第三百十二話 赤髪との再会
____翌日。
「……ん、朝か……」
静かにそう呟き、重たい身体をゆっくりと上半身だけ起こす。
硬い地面の上だったが、久しぶりに安心して眠れた。というよりも、眠れない時は疲労した脳細胞を『変化』させて死なない様にしていたし、寝る事自体が久しぶりかも知れない。
でも、今日眠れた理由は、きっと色々だと思う。フレイ達が助けに来てくれた事、私が勇気を振り絞れた事、芦名が昨日私にアドバイスをくれた事……。
この朝は、私だけではきっと迎えられなかった。しっかりと、噛み締めよう。
朝日はまだ登り始めたばかりらしく、松明が消え薄暗くなった室内に外からの淡い光が差し込んでいた。
地面にはイレティナやヴィリアが倒れ、静かな寝息を立てている。
サラマンダーとウンディーネは眠らないにしても、フレイの姿が無いと言うのは少し奇妙だ。……いや、フレイは元々早起きだったし、気にすることでも無いか。

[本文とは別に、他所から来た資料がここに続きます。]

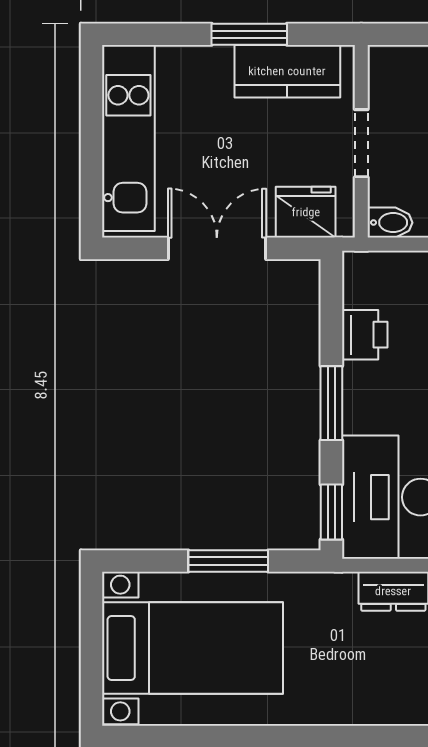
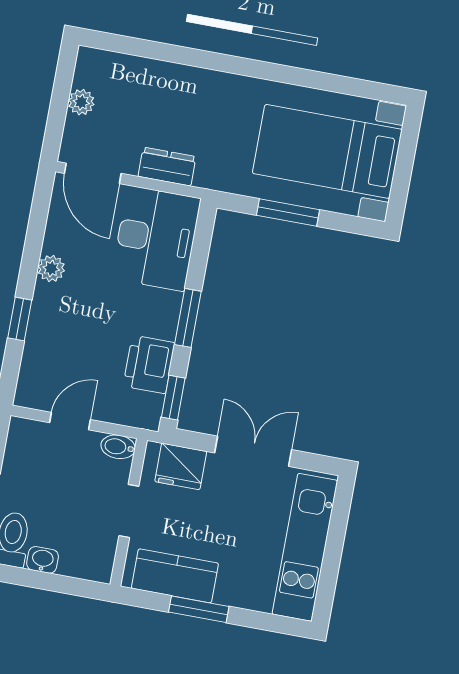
double door: (217, 248) -> (253, 451), swing flipped
printer: (365, 335) -> (149, 364), width x1.36, depth x1.24
window: (331, 512) -> (173, 398), moved

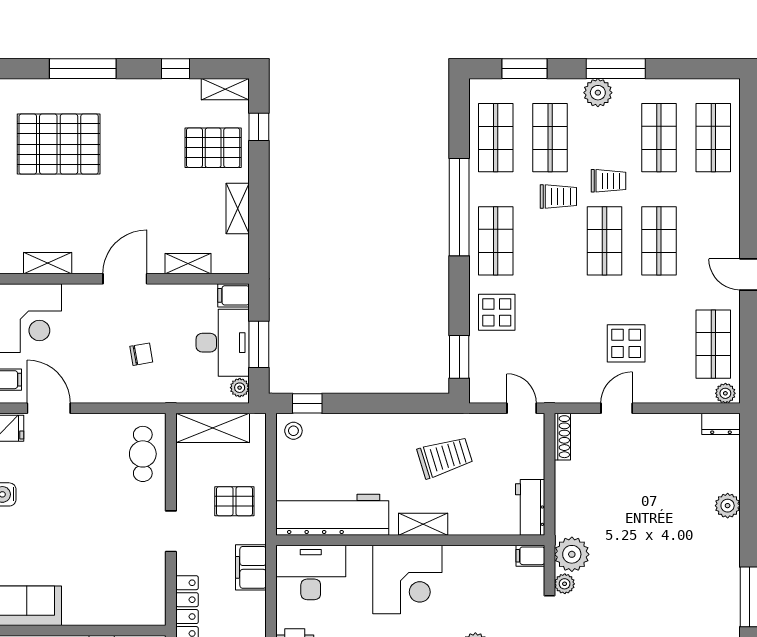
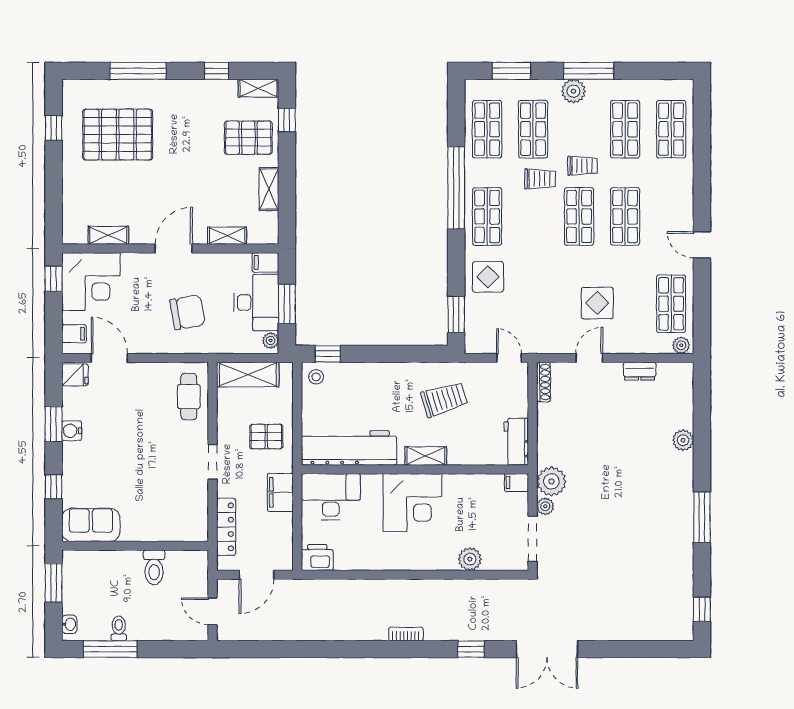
chair: (141, 354) -> (187, 312), width x1.87, depth x1.87
dresser: (721, 424) -> (640, 371), moved

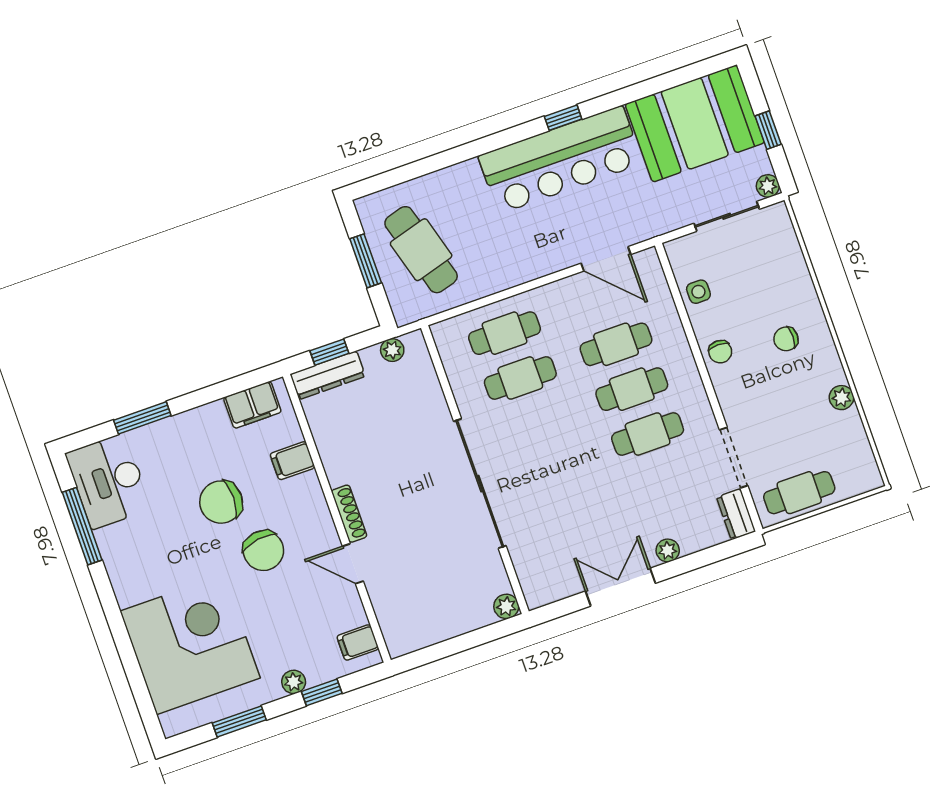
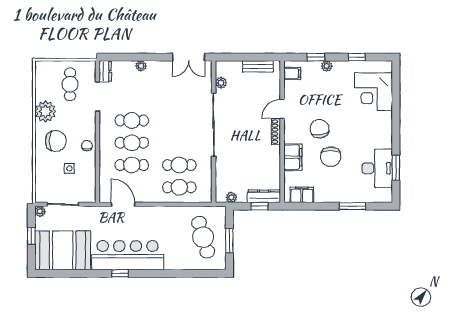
side table: (698, 292) -> (69, 168), moved
chair: (786, 339) -> (56, 141), width x1.87, depth x1.87
plant: (841, 398) -> (45, 111), width x1.87, depth x1.87
filing cabinet: (292, 461) -> (293, 157), width x2.00
desk: (108, 481) -> (377, 168), moved
cafe table: (799, 493) -> (70, 84), moved, turned 90
chair: (221, 502) -> (331, 157), turned 90
window: (82, 526) -> (396, 168), width x0.69
door: (353, 564) -> (282, 109), swing flipped
double door: (620, 587) -> (189, 57), moved
plant: (506, 606) -> (221, 83), moved
bench: (432, 632) -> (258, 66), added
corner desk: (190, 645) -> (373, 92), width x0.74, depth x0.74
window: (239, 721) -> (357, 57), width x0.67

背筋を伸ばし、身体を眠りから覚ました。腕から垂れ下がるローブが地面と擦れ合い、微かに静かな空間へ音を鳴らした。
両腕を支えに脚を持ち上げると、それに連なって地面に散らばったローブが上へと持ち上げられていく。
衣擦れの音は仕方無しではあったが、二人が起きない様に、私は足を静かに持ち上げそろりそろりと忍び足で歩いた。
起きないかと若干心配気味に二人を見ていたが、イレティナもヴィリアも眉一つ歪めずに気持ちよさそうに眠っている。
どんなに性格が違っても、寝顔は皆同じなんだろうか……。
その様なことを考えていたが、歩みは止めていなかった。ある程度離れたところで、忍び足はもう不要だろうと普段通りに歩き始めようとしたその時。
「おい、サツキ。ちょっと待てよ」
不意に、声が耳に飛んできた。
どこかで聞いた事がある様な、軽口な口調の男の声だった。私の名前を知っている……? 芦名じゃ無いな。一体誰だろう。
すぐ横から聞こえてくる。誰かが、そこに居るんだ。
少しばかり警戒しながらも、ゆっくりと目を向けると目の前にいたのは。
「……よっ」
赤髪の男が、石の台のようなものの上に立って私の方をジッと見つめていた。
片手を少し上げ、こちらを少し懐かしそうな目をして見ている。